Nairobi — Ugandan journalist and human rights activist Agather Atuhaire has shared a disturbing account of abuse and mistreatment allegedly inflicted by Tanzanian authorities during a recent detention in Dar es Salaam.
Speaking during a press conference on Monday alongside Kenyan activist Boniface Mwangi, Atuhaire described a harrowing experience marked by physical assault, humiliation, and fear, after the two traveled to Tanzania to support opposition leader Tundu Lissu during a court appearance.
Both were reportedly held incommunicado for several days before being forcibly deported,Mwangi was left at the Horohoro border crossing with Kenya, and Atuhaire at the Mutukula border with Uganda.

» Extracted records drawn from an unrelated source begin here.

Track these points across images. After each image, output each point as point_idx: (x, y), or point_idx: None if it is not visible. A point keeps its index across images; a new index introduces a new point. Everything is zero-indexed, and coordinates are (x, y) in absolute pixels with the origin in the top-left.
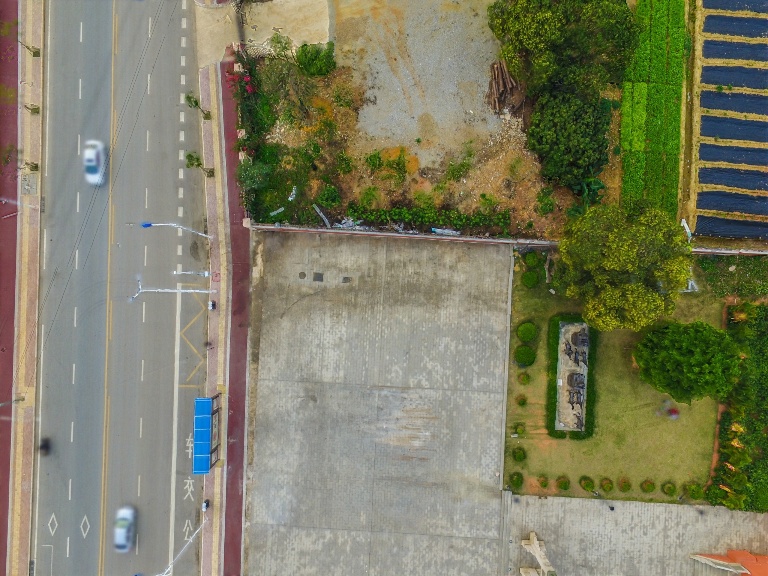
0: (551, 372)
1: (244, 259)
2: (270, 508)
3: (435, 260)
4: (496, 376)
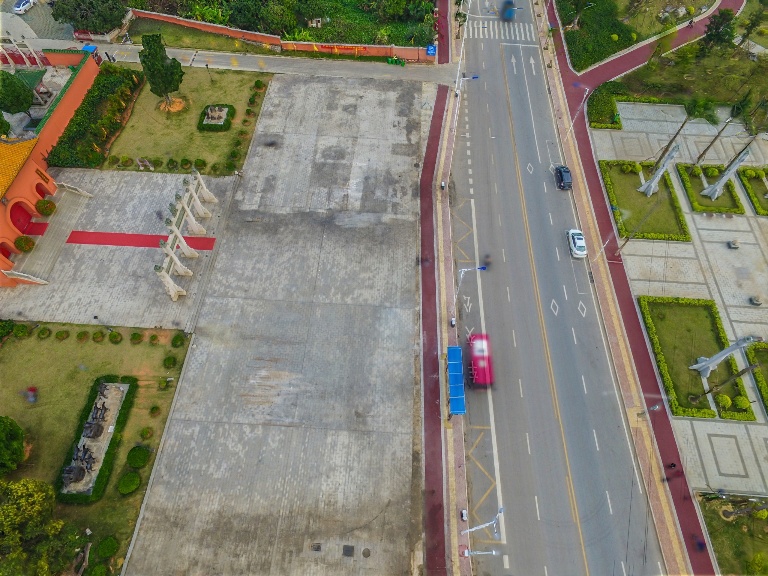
0: (117, 440)
1: (433, 575)
2: (398, 320)
3: (213, 573)
4: (174, 436)
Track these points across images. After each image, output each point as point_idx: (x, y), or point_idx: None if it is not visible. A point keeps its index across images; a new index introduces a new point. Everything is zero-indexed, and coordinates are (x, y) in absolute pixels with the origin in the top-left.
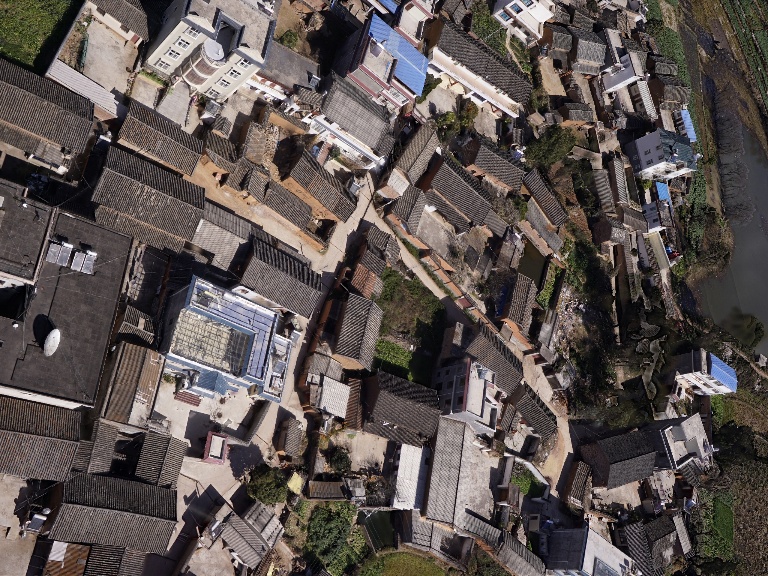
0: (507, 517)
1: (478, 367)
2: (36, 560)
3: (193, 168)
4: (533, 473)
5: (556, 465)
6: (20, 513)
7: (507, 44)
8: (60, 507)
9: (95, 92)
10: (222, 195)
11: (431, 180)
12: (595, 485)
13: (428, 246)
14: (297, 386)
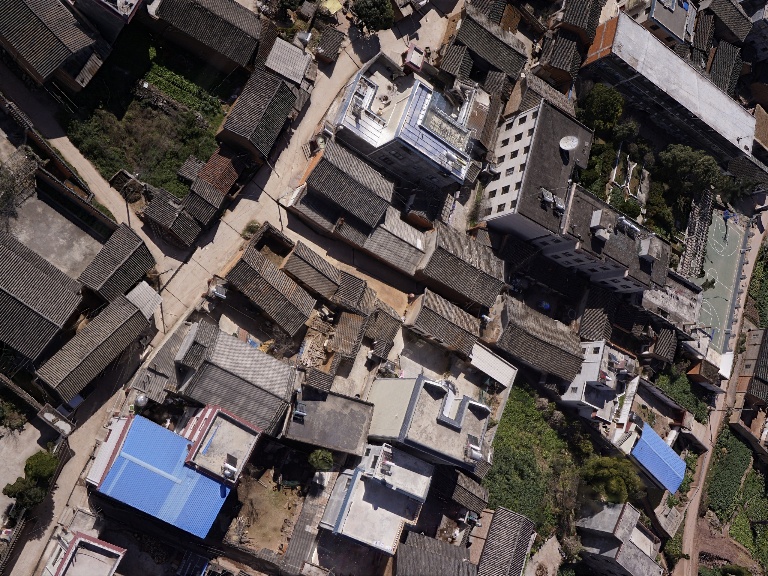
0: None
1: None
2: None
3: (427, 295)
4: None
5: None
6: None
7: None
8: None
9: (486, 362)
10: None
11: None
12: None
13: (96, 209)
14: None
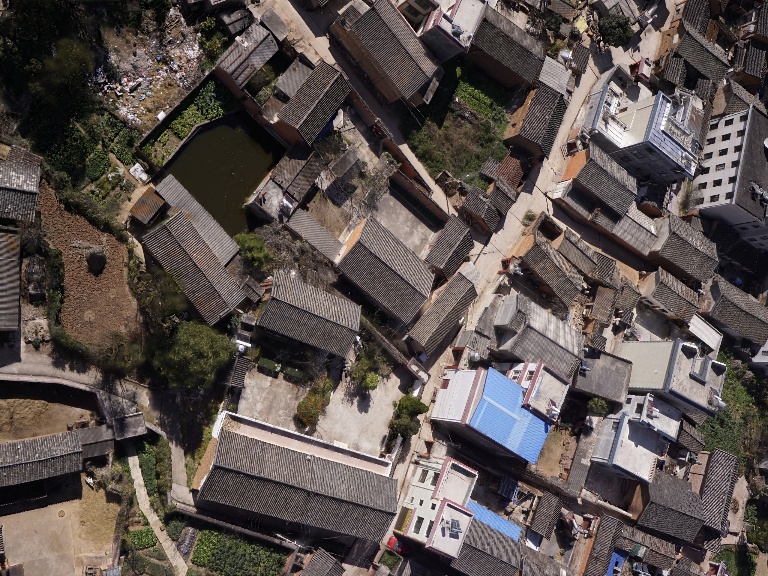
0: None
1: None
2: None
3: (661, 272)
4: None
5: None
6: None
7: (183, 572)
8: None
9: (700, 329)
10: None
11: None
12: None
13: (435, 203)
14: None
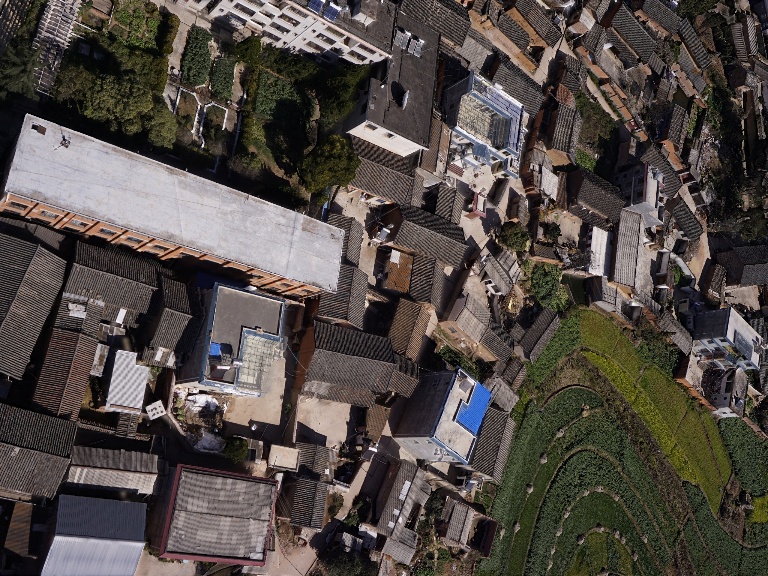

Atuhaire recalled that after being taken into custody, officers stripped her down to her underwear and beat her.
“They removed all my clothes and left me in my underwear. They beat me.Then I was taken to a clinic, and they inserted stuff into me,”she stated.
Torture and Sexual Abuse
According to her account, she was forced to lie flat while unidentified substances were injected and inserted into her body. Too weak to resist, she endured the abuse in silence.
“I had no strength left to resist,” she said.
Atuhaire said the authorities seemed to grow concerned about the severity of her injuries as her condition deteriorated.
“They kept checking on me. I think they started to panic that I might not leave in a physically stable condition. They had to make sure I walked out looking like a human being,” she said.
She recounted being given painkillers repeatedly, to the point of what she described as near-overdose.
Upon her release, she discovered a medical note indicating a prescription of “one times two,” but she had been administered the drugs up to four times a day.
“They kept giving me painkillers. They almost overdosed me,” she said.
Atuhaire said the perpetrators did not use their sexual organs during the assault, something she described as a grim but small relief.
“At least I wouldn’t have to deal with HIV or other diseases. But the scars, both emotional and physical, remained,” she said.
The Ugandan activist revealed that physical impact of the abuse left her unable to walk for three days.
“I couldn’t walk for three days. I couldn’t step down. The feet were so swollen have you ever felt your skin become so tight that you think if you stepped on something, it would prick or burst? That’s how the soles of my feet felt,” Atuhaire noted.